Tabelas e fórmulas que, apesar da meritória intenção do legislador, não chegavam ainda a valores verdadeiramente justos.

Por isso é que um segundo e mais marcante passo tem vindo a ser dado desde tempos mais recentes, com o inculcar nos tribunais de uma interpretação das tabelas da portaria à luz de critérios de razoabilidade, permitindo calcular valores que, efetivamente, vêm permitir à vítima ter uma vida financeira semelhante à que teria tido se não fosse o acidente.

Em muitos casos, indemnizações que antes se computariam em milhares ou dezenas de milhar de euros têm vindo a ser fixadas na casa das centenas de milhar. Não são indemnizações desproporcionadas, como se vê noutros sistemas jurídicos, nem tal seria desejável, mas sim compensações equitativas e, acima de tudo, justas. Valores que asseguram à vítima as condições para uma vida mais aproximada daquela que teriam se não houvesse ocorrido o acidente.

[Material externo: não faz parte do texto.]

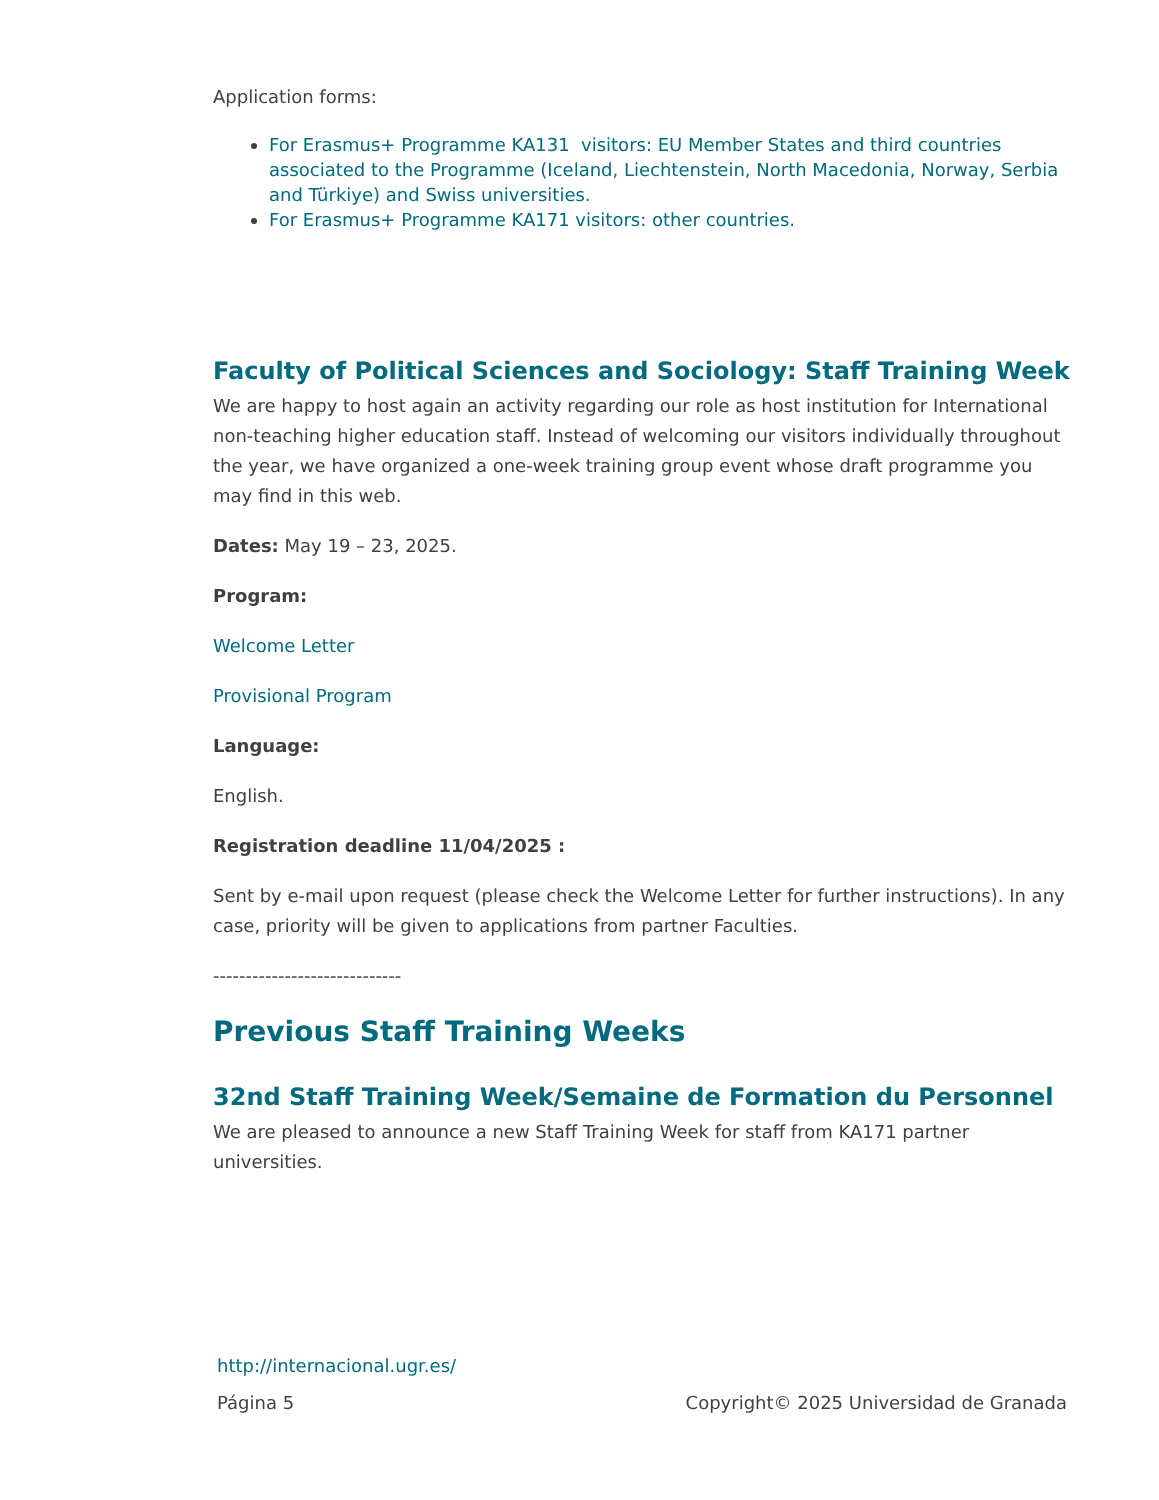Application forms:
For Erasmus+ Programme KA131 visitors: EU Member States and third countries associated to the Programme (Iceland, Liechtenstein, North Macedonia, Norway, Serbia and Türkiye) and Swiss universities.
For Erasmus+ Programme KA171 visitors: other countries.
Faculty of Political Sciences and Sociology: Staff Training Week
We are happy to host again an activity regarding our role as host institution for International non-teaching higher education staff. Instead of welcoming our visitors individually throughout the year, we have organized a one-week training group event whose draft programme you may find in this web.
Dates: May 19 – 23, 2025.
Program:
Welcome Letter
Provisional Program
Language:
English.
Registration deadline 11/04/2025 :
Sent by e-mail upon request (please check the Welcome Letter for further instructions). In any case, priority will be given to applications from partner Faculties.
-----------------------------
Previous Staff Training Weeks
32nd Staff Training Week/Semaine de Formation du Personnel
We are pleased to announce a new Staff Training Week for staff from KA171 partner universities.
http://internacional.ugr.es/
Página 5 Copyright© 2025 Universidad de Granada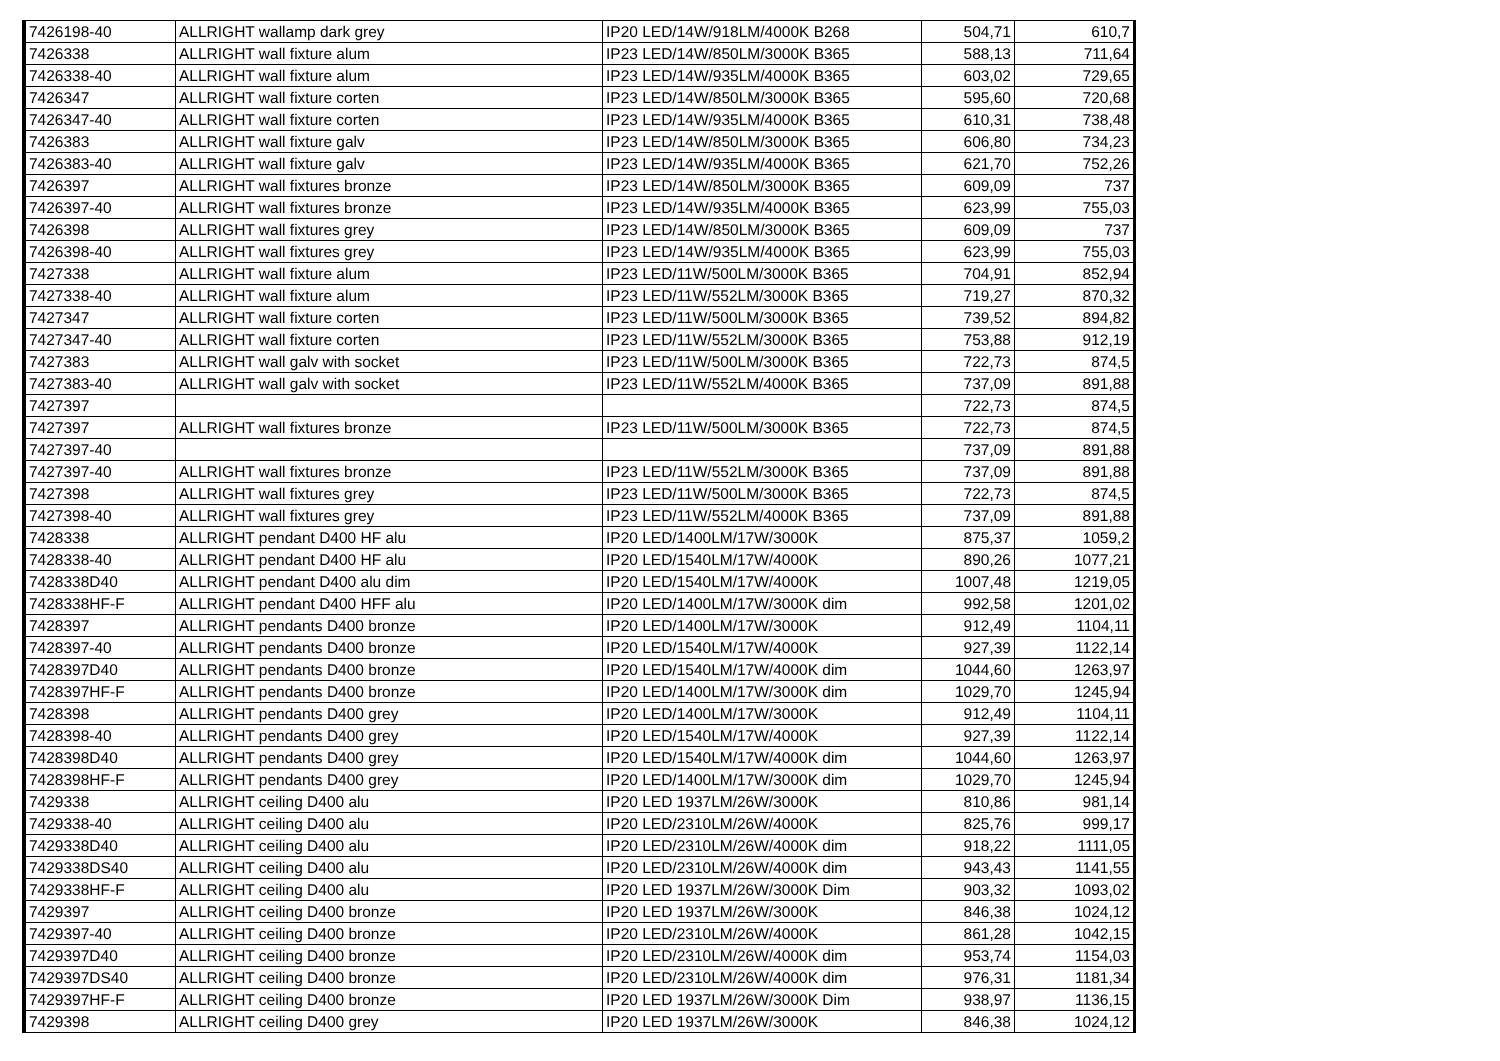| 7426198-40 | ALLRIGHT wallamp dark grey | IP20 LED/14W/918LM/4000K B268 | 504,71 | 610,7 |
| 7426338 | ALLRIGHT wall fixture alum | IP23 LED/14W/850LM/3000K B365 | 588,13 | 711,64 |
| 7426338-40 | ALLRIGHT wall fixture alum | IP23 LED/14W/935LM/4000K B365 | 603,02 | 729,65 |
| 7426347 | ALLRIGHT wall fixture corten | IP23 LED/14W/850LM/3000K B365 | 595,60 | 720,68 |
| 7426347-40 | ALLRIGHT wall fixture corten | IP23 LED/14W/935LM/4000K B365 | 610,31 | 738,48 |
| 7426383 | ALLRIGHT wall fixture galv | IP23 LED/14W/850LM/3000K B365 | 606,80 | 734,23 |
| 7426383-40 | ALLRIGHT wall fixture galv | IP23 LED/14W/935LM/4000K B365 | 621,70 | 752,26 |
| 7426397 | ALLRIGHT wall fixtures bronze | IP23 LED/14W/850LM/3000K B365 | 609,09 | 737 |
| 7426397-40 | ALLRIGHT wall fixtures bronze | IP23 LED/14W/935LM/4000K B365 | 623,99 | 755,03 |
| 7426398 | ALLRIGHT wall fixtures grey | IP23 LED/14W/850LM/3000K B365 | 609,09 | 737 |
| 7426398-40 | ALLRIGHT wall fixtures grey | IP23 LED/14W/935LM/4000K B365 | 623,99 | 755,03 |
| 7427338 | ALLRIGHT wall fixture alum | IP23 LED/11W/500LM/3000K B365 | 704,91 | 852,94 |
| 7427338-40 | ALLRIGHT wall fixture alum | IP23 LED/11W/552LM/3000K B365 | 719,27 | 870,32 |
| 7427347 | ALLRIGHT wall fixture corten | IP23 LED/11W/500LM/3000K B365 | 739,52 | 894,82 |
| 7427347-40 | ALLRIGHT wall fixture corten | IP23 LED/11W/552LM/3000K B365 | 753,88 | 912,19 |
| 7427383 | ALLRIGHT wall galv with socket | IP23 LED/11W/500LM/3000K B365 | 722,73 | 874,5 |
| 7427383-40 | ALLRIGHT wall galv with socket | IP23 LED/11W/552LM/4000K B365 | 737,09 | 891,88 |
| 7427397 | | | 722,73 | 874,5 |
| 7427397 | ALLRIGHT wall fixtures bronze | IP23 LED/11W/500LM/3000K B365 | 722,73 | 874,5 |
| 7427397-40 | | | 737,09 | 891,88 |
| 7427397-40 | ALLRIGHT wall fixtures bronze | IP23 LED/11W/552LM/3000K B365 | 737,09 | 891,88 |
| 7427398 | ALLRIGHT wall fixtures grey | IP23 LED/11W/500LM/3000K B365 | 722,73 | 874,5 |
| 7427398-40 | ALLRIGHT wall fixtures grey | IP23 LED/11W/552LM/4000K B365 | 737,09 | 891,88 |
| 7428338 | ALLRIGHT pendant D400 HF alu | IP20 LED/1400LM/17W/3000K | 875,37 | 1059,2 |
| 7428338-40 | ALLRIGHT pendant D400 HF alu | IP20 LED/1540LM/17W/4000K | 890,26 | 1077,21 |
| 7428338D40 | ALLRIGHT pendant D400 alu dim | IP20 LED/1540LM/17W/4000K | 1007,48 | 1219,05 |
| 7428338HF-F | ALLRIGHT pendant D400 HFF alu | IP20 LED/1400LM/17W/3000K dim | 992,58 | 1201,02 |
| 7428397 | ALLRIGHT pendants D400 bronze | IP20 LED/1400LM/17W/3000K | 912,49 | 1104,11 |
| 7428397-40 | ALLRIGHT pendants D400 bronze | IP20 LED/1540LM/17W/4000K | 927,39 | 1122,14 |
| 7428397D40 | ALLRIGHT pendants D400 bronze | IP20 LED/1540LM/17W/4000K dim | 1044,60 | 1263,97 |
| 7428397HF-F | ALLRIGHT pendants D400 bronze | IP20 LED/1400LM/17W/3000K dim | 1029,70 | 1245,94 |
| 7428398 | ALLRIGHT pendants D400 grey | IP20 LED/1400LM/17W/3000K | 912,49 | 1104,11 |
| 7428398-40 | ALLRIGHT pendants D400 grey | IP20 LED/1540LM/17W/4000K | 927,39 | 1122,14 |
| 7428398D40 | ALLRIGHT pendants D400 grey | IP20 LED/1540LM/17W/4000K dim | 1044,60 | 1263,97 |
| 7428398HF-F | ALLRIGHT pendants D400 grey | IP20 LED/1400LM/17W/3000K dim | 1029,70 | 1245,94 |
| 7429338 | ALLRIGHT ceiling D400 alu | IP20 LED 1937LM/26W/3000K | 810,86 | 981,14 |
| 7429338-40 | ALLRIGHT ceiling D400 alu | IP20 LED/2310LM/26W/4000K | 825,76 | 999,17 |
| 7429338D40 | ALLRIGHT ceiling D400 alu | IP20 LED/2310LM/26W/4000K dim | 918,22 | 1111,05 |
| 7429338DS40 | ALLRIGHT ceiling D400 alu | IP20 LED/2310LM/26W/4000K dim | 943,43 | 1141,55 |
| 7429338HF-F | ALLRIGHT ceiling D400 alu | IP20 LED 1937LM/26W/3000K Dim | 903,32 | 1093,02 |
| 7429397 | ALLRIGHT ceiling D400 bronze | IP20 LED 1937LM/26W/3000K | 846,38 | 1024,12 |
| 7429397-40 | ALLRIGHT ceiling D400 bronze | IP20 LED/2310LM/26W/4000K | 861,28 | 1042,15 |
| 7429397D40 | ALLRIGHT ceiling D400 bronze | IP20 LED/2310LM/26W/4000K dim | 953,74 | 1154,03 |
| 7429397DS40 | ALLRIGHT ceiling D400 bronze | IP20 LED/2310LM/26W/4000K dim | 976,31 | 1181,34 |
| 7429397HF-F | ALLRIGHT ceiling D400 bronze | IP20 LED 1937LM/26W/3000K Dim | 938,97 | 1136,15 |
| 7429398 | ALLRIGHT ceiling D400 grey | IP20 LED 1937LM/26W/3000K | 846,38 | 1024,12 |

Neste campo, o sistema judicial português tem vindo a fazer inteira e sã justiça. O que é preciso é assegurar que a sociedade assim o reconheça e entenda. E assegurar que as vítimas não se deixam levar pelo conformismo e têm a iniciativa e a sagacidade de reclamar e defender o direito que é seu, e que, as mais das vezes, vai muito além dos valores das propostas que lhes são apresentadas. São os tribunais quem faz a justiça, mas a iniciativa de a pedir é de cada um.